> _Texte_:
Quelles sont vos impressions à quelques heures de votre départ du Bénin ?
Il y a la hâte d’aller découvrir ce pays que j’ai lu par discussions interposées. Il y a aussi le frisson d’aller défendre son pays parce que nous représentons le Bénin au Salon du livre de Genève. C’est quelque chose de très important dans un parcours artistique et d’écrivain. Il y a également le plaisir de se projeter en termes de performances. Dès que j’arrive le soir, je fais ma première prestation. Cela est motivant, passionnant et excitant. Il y a aussi cette sensation de pression et se dire qu’il faut être à la hauteur, qu’on soit digne de l’engagement envers tous ceux qui nous soutiennent et d’être à la hauteur de son talent.

Que va-t-il se passer une fois que vous serez de retour de la Suisse ?

> _Données enregistrées_:

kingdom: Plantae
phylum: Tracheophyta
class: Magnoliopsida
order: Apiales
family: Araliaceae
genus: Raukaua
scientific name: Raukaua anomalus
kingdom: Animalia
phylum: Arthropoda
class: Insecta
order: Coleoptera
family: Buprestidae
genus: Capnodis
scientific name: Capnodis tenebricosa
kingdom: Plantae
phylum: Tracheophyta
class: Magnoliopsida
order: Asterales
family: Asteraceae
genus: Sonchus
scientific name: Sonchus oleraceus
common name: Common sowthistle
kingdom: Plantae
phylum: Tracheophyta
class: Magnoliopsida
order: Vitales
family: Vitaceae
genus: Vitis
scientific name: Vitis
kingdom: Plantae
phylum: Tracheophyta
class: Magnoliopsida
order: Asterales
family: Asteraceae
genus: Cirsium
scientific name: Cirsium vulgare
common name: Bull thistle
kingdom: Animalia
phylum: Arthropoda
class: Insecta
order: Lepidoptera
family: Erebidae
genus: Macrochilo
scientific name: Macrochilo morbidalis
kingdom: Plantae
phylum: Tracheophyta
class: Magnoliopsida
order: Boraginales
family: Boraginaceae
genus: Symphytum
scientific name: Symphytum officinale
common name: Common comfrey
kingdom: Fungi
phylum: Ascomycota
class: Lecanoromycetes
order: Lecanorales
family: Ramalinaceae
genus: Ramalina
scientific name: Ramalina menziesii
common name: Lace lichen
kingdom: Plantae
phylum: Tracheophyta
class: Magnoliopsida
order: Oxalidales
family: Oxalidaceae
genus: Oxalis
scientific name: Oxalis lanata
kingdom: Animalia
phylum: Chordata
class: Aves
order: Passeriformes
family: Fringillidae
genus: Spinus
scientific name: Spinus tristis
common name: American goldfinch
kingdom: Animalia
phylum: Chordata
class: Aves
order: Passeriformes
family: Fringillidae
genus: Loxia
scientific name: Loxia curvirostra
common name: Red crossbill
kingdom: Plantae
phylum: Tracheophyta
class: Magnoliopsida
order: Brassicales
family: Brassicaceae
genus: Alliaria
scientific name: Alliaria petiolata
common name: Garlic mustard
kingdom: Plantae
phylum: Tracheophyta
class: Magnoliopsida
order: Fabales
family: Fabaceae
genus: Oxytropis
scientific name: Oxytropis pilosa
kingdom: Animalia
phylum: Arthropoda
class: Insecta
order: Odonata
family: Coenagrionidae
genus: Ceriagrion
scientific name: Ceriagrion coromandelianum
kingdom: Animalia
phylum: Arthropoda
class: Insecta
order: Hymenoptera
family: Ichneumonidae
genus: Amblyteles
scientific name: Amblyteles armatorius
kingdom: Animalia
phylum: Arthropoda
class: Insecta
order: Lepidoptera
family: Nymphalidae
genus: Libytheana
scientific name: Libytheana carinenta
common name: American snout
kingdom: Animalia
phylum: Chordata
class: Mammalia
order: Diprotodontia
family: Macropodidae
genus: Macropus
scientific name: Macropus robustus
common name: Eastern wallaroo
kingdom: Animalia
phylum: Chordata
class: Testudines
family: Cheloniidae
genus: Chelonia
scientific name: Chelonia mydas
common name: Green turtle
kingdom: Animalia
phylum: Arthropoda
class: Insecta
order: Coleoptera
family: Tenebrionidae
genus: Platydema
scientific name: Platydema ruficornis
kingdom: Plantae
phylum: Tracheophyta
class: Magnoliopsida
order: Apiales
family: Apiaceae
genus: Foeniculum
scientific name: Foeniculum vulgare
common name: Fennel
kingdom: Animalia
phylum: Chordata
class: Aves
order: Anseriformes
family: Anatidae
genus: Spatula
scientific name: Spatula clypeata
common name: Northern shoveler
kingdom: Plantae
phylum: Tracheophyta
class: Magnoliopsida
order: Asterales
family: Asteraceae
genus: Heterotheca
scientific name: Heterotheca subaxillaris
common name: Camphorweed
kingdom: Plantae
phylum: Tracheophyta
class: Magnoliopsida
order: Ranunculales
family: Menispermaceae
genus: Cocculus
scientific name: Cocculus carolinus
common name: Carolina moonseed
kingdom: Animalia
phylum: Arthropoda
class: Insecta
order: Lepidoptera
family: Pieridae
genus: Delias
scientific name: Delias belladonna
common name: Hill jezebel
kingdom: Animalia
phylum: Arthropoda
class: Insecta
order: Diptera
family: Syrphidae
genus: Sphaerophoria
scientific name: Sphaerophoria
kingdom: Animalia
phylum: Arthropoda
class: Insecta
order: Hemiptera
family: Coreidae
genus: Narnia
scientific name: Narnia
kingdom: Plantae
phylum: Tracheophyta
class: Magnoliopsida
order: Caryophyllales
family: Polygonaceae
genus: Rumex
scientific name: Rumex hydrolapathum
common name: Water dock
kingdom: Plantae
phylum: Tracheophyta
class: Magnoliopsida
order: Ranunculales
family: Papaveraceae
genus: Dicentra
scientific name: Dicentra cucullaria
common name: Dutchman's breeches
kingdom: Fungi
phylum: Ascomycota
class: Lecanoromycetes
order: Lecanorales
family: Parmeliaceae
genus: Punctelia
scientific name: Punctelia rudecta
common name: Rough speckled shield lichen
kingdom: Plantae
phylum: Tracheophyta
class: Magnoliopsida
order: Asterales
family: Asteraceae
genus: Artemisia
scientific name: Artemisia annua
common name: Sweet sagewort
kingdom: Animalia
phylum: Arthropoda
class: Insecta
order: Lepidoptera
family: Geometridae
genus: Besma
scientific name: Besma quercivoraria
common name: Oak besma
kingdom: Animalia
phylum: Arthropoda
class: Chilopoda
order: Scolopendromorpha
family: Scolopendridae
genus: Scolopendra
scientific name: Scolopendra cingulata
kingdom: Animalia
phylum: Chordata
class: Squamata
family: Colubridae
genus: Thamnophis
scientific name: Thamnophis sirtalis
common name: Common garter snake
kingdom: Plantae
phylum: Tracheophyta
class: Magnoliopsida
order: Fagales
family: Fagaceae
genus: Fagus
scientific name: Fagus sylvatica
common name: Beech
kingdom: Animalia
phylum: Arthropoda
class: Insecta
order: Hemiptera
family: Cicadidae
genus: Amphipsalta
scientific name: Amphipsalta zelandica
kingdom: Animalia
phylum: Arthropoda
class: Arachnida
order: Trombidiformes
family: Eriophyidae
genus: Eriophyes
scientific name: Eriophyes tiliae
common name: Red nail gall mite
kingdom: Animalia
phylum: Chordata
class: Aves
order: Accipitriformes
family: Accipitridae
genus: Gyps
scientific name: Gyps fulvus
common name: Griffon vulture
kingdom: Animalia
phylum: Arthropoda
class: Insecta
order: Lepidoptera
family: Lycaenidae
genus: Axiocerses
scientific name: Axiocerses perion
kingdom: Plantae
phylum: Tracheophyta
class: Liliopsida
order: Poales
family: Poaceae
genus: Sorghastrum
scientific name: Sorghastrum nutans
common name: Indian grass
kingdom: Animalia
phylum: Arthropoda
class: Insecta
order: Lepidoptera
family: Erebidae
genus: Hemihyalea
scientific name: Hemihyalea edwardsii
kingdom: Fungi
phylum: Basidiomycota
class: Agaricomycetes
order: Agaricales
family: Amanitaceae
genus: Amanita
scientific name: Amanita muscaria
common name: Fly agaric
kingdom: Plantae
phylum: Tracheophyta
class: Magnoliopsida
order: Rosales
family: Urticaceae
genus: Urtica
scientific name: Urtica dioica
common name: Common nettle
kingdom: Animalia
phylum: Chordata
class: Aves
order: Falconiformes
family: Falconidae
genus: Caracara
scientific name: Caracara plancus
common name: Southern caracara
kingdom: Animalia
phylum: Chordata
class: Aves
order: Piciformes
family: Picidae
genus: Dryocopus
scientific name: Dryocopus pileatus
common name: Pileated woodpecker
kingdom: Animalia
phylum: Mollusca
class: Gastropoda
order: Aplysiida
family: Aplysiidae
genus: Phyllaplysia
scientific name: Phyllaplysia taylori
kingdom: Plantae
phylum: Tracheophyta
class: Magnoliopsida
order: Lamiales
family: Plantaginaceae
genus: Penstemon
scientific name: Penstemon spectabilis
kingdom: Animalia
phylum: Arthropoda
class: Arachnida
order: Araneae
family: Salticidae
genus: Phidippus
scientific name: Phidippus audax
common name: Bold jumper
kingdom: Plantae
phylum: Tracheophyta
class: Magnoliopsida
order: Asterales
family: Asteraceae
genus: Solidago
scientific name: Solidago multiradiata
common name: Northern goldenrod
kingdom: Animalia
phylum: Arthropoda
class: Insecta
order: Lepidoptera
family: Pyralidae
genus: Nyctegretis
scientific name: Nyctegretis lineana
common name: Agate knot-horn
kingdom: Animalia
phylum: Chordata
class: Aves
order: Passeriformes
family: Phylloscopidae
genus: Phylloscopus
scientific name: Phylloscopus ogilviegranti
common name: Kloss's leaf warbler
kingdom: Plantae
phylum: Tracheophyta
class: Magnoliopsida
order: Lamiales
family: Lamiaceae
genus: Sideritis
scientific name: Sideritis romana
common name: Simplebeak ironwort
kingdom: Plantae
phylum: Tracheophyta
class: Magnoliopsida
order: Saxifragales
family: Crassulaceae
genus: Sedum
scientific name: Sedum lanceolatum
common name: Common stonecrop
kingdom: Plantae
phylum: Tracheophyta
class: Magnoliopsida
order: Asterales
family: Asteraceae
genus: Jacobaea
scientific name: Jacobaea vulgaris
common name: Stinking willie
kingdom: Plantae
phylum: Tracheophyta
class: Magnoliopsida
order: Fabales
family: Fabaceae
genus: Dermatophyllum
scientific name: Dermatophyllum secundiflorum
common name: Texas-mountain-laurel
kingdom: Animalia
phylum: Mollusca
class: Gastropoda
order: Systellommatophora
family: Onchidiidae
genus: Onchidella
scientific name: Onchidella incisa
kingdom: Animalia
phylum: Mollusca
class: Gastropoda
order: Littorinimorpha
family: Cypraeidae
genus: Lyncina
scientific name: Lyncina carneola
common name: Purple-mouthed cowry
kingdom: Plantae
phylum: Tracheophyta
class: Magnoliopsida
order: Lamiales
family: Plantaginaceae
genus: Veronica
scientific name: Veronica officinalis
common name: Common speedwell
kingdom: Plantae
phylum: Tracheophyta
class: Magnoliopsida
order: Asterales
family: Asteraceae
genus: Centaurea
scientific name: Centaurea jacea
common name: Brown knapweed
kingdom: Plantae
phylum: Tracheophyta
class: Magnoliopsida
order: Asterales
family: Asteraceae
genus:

> _Consigne_: S'il vous plaît, remplacez « Genève » par « Paris » et recopiez le passage de l'entretien compris entre « Il y a la hâte » et « de la Suisse ? », inclus.

> _Réponse rédigée_:
Il y a la hâte d’aller découvrir ce pays que j’ai lu par discussions interposées. Il y a aussi le frisson d’aller défendre son pays parce que nous représentons le Bénin au Salon du livre de Paris. C’est quelque chose de très important dans un parcours artistique et d’écrivain. Il y a également le plaisir de se projeter en termes de performances. Dès que j’arrive le soir, je fais ma première prestation. Cela est motivant, passionnant et excitant. Il y a aussi cette sensation de pression et se dire qu’il faut être à la hauteur, qu’on soit digne de l’engagement envers tous ceux qui nous soutiennent et d’être à la hauteur de son talent.

Que va-t-il se passer une fois que vous serez de retour de la Suisse ?